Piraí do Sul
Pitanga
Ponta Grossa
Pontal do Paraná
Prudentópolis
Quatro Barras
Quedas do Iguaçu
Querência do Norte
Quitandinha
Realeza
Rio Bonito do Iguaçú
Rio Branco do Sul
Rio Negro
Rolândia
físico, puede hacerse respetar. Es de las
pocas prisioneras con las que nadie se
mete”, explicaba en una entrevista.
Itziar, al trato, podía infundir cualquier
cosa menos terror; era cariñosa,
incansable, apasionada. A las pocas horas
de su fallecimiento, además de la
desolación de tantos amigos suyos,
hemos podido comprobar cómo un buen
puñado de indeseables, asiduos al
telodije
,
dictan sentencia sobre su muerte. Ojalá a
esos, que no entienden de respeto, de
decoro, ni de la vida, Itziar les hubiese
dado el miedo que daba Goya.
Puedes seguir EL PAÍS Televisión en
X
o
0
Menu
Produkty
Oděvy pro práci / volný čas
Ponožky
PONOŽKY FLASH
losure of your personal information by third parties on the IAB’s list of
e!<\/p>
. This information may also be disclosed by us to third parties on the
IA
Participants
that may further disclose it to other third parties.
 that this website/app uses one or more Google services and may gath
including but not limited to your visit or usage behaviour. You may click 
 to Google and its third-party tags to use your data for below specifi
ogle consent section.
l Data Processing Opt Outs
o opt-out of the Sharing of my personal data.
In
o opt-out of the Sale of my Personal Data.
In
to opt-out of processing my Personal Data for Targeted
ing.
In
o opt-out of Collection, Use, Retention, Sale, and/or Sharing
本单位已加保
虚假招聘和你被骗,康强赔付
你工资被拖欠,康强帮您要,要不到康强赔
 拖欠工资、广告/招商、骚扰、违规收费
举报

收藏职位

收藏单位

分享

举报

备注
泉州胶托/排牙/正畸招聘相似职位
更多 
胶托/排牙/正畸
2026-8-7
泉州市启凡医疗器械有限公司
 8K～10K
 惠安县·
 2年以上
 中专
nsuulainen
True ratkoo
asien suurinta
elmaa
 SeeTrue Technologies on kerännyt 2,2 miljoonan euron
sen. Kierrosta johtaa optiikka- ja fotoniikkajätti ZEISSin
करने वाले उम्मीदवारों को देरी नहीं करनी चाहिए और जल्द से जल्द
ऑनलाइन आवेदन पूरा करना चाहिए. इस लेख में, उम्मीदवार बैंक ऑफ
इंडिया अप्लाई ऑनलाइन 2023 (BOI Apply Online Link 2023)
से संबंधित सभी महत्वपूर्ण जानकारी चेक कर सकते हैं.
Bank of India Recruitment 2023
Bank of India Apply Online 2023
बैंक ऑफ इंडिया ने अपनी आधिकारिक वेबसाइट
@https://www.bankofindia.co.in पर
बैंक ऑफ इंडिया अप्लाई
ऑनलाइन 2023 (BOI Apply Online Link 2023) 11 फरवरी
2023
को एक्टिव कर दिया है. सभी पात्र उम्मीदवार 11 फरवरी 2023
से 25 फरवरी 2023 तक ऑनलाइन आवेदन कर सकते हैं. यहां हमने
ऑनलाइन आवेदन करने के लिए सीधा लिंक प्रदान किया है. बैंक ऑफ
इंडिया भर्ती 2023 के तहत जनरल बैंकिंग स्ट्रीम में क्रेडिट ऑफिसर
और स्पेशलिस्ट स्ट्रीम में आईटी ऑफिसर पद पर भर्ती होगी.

● Work request:
Find the word "Sale" in the records and pull out each line that has it.

● Solution below:
o opt-out of the Sale of my Personal Data.
o opt-out of Collection, Use, Retention, Sale, and/or Sharing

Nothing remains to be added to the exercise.